TEN WARHOL PORTRAITS TO ISRAEL MUSEUM In honor of Israel's 50th anniversary, the Israel Museum has received Ten Portraits of Jews of the Twentieth Century by Andy Warhol as a gift from an international group of donors. The 1980 series includes paintings of Sarah Bernhardt, Louis Brandeis, Martin Buber, Albert Einstein, Sigmund Freud, George Gershwin, Franz Kafka, the Marx Brothers, Golda Meir and Gertrude Stein. The group of patrons from ten cities in five countries include Parisians Terry and Jean Gunzburg and Jo Carole and Ronald S. Lauder from New York.

PETRA BUNGERT PROJECTS IN BRUSSELS
Dealer Petra Bungert, much missed after she closed her New York gallery earlier this year, will open Petra Bungert Projects in Brussels on Oct. 13. The inaugural exhibition, "9 + 1," will present recent works by Michael Brennan, John Beech, Janine Cohen, Katarina Grosse, Simon Ungers, Beat Zoderers and more.

FRANKLIN FURNACE GRANTS
Franklin Furnace in New York has announced the 10 winners of $2,000 grants to produce performance works. They are Derek Bernstein and Amy Sue Rosen, Justin Chin, Coco Fusco and Nao Bustamente, Galinsky, Devora Neumark, Default Propaganda, Annie Cynthia Pachinkara, Hank Smith, Deborah Swisher and the team of Kriota Wilberg, Todd Alcott and R. Sikoryak.

MAYA LIN AT NYU'S GREY
Landscape architect Maya Lin gets her first solo museum exhibition in New York at New York University's Grey Art Gallery, Sept. 1-Oct. 31, 1998. "Maya Lin: Topologies" is to feature 15 projects, including Rock Field (1977), a blown-glass installation mimicking a river bed, and Landscape (1997-98), a 16 x 18 ft. platform of plywood strips representing the earth's topography.

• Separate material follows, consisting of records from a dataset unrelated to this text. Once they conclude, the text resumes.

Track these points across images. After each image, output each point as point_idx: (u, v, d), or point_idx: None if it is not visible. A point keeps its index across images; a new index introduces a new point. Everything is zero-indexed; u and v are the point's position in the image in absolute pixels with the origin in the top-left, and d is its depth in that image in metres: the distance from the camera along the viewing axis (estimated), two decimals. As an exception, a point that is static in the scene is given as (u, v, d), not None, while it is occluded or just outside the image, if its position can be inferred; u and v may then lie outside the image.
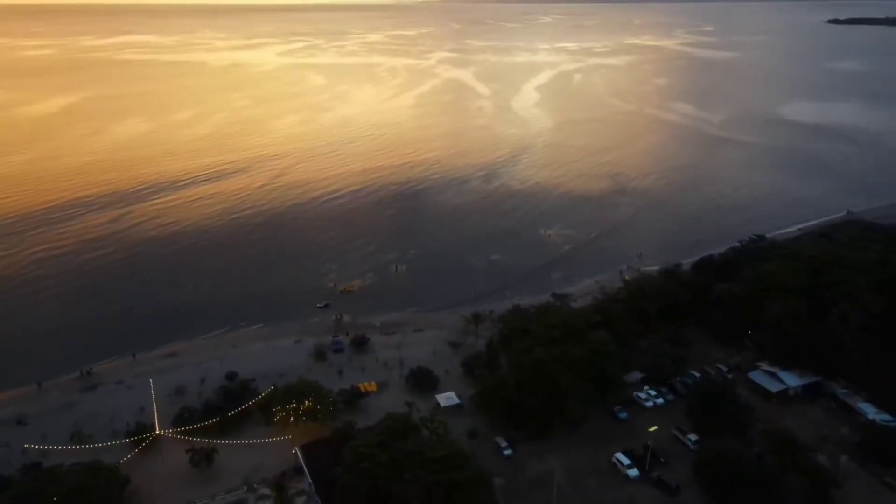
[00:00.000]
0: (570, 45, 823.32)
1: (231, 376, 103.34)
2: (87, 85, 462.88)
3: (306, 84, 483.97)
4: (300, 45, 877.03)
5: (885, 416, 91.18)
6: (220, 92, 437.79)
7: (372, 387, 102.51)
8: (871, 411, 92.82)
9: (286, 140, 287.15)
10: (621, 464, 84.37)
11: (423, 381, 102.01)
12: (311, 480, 79.52)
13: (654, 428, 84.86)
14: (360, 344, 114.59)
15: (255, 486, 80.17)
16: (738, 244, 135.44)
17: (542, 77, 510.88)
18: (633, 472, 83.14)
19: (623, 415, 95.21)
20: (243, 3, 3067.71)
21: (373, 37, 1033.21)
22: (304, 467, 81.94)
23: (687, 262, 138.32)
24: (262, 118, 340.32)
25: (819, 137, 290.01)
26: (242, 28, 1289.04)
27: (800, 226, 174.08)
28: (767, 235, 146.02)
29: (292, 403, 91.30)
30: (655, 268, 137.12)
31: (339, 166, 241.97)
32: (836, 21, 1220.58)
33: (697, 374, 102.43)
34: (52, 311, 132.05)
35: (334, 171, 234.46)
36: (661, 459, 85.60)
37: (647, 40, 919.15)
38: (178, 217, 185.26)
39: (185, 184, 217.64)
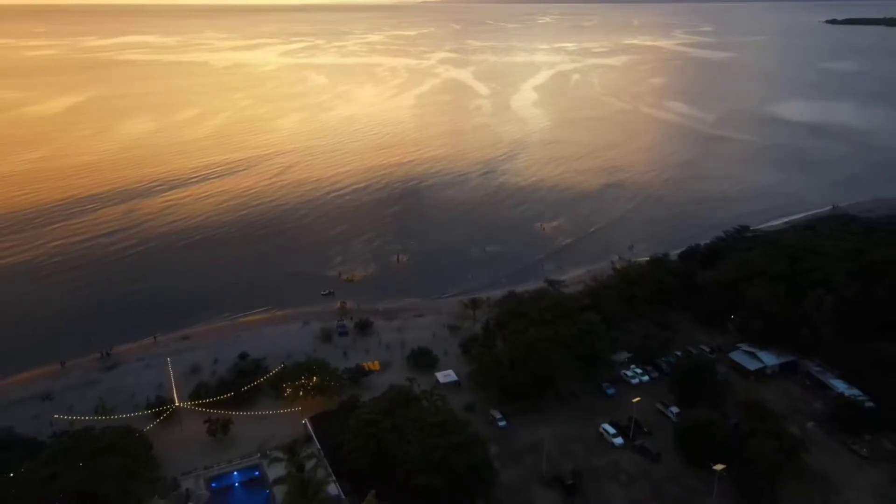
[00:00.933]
0: (569, 46, 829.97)
1: (243, 356, 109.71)
2: (92, 85, 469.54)
3: (308, 84, 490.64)
4: (301, 45, 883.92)
5: (855, 392, 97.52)
6: (223, 92, 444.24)
7: (375, 366, 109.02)
8: (842, 387, 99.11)
9: (290, 139, 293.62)
10: (607, 433, 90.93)
11: (423, 361, 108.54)
12: (319, 447, 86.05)
13: (637, 399, 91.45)
14: (364, 327, 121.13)
15: (268, 452, 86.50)
16: (722, 234, 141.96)
17: (541, 77, 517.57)
18: (618, 440, 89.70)
19: (611, 391, 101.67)
20: (244, 4, 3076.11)
21: (373, 37, 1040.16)
22: (314, 436, 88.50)
23: (675, 253, 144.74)
24: (266, 117, 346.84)
25: (811, 135, 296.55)
26: (243, 28, 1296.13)
27: (786, 219, 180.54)
28: (757, 227, 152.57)
29: (301, 379, 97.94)
30: (645, 258, 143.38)
31: (341, 164, 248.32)
32: (833, 21, 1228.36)
33: (680, 354, 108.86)
34: (71, 299, 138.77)
35: (337, 169, 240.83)
36: (645, 430, 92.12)
37: (645, 40, 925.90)
38: (189, 212, 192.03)
39: (194, 181, 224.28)
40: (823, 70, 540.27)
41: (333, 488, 77.08)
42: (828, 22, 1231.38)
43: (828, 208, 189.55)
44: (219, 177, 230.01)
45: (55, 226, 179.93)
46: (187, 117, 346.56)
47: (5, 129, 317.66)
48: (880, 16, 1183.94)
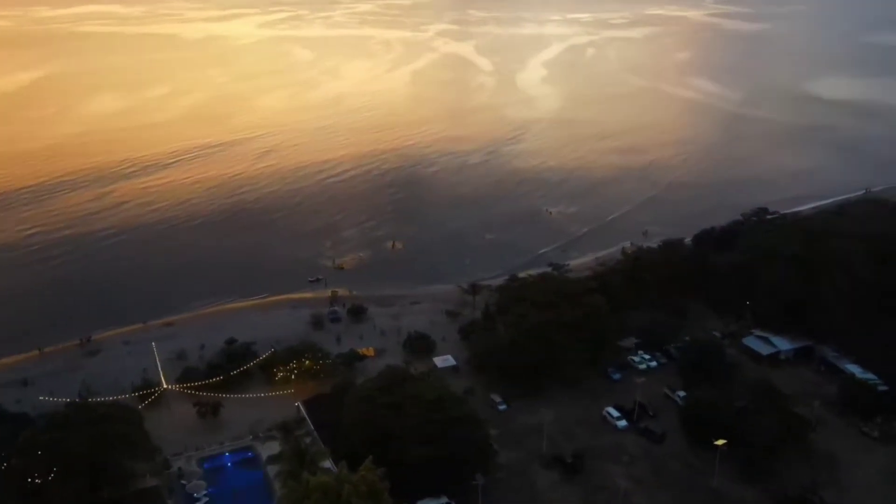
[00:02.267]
0: (584, 16, 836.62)
1: (230, 342, 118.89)
2: (50, 60, 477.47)
3: (291, 59, 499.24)
4: (282, 15, 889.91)
5: (870, 376, 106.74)
6: (196, 67, 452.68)
7: (370, 352, 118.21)
8: (857, 372, 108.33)
9: (273, 119, 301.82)
10: (611, 416, 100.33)
11: (420, 346, 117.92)
12: (313, 428, 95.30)
13: (642, 379, 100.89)
14: (358, 313, 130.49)
15: (260, 434, 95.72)
16: (740, 217, 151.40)
17: (552, 51, 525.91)
18: (622, 423, 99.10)
19: (616, 376, 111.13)
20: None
21: (363, 6, 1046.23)
22: (307, 418, 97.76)
23: (689, 239, 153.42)
24: (246, 96, 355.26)
25: (848, 115, 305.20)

BRITAIN LOOSES MARBLES . . . TO TURKEY
The British Museum resolutely refuses to return the Elgin Marbles to Greece, but Britain has agreed to return the Castor Marbles to Turkey. In 1894 a Dutch ship carrying the sculptures to a museum in Holland collided with a German vessel and sank to the bottom of the English Channel. Three years ago, seven of the 14 marbles were recovered by British divers. Including a figure of Venus and a bust of Emperor Marcus Aurelius, the sculptures were on display at Folkestone Museum in Kent until Turkey claimed ownership.

TUTTLE WINS AACHEN ART PRIZE
Richard Tuttle is the winner of this year's $11,000 Aachen Art Prize from the Ludwig Forum fur Internationale Kunst in Aachen, Germany. An exhibition of his recent work, "The Conjunction of Color" goes on view there Dec. 11, 1998-Feb. 14, 1999.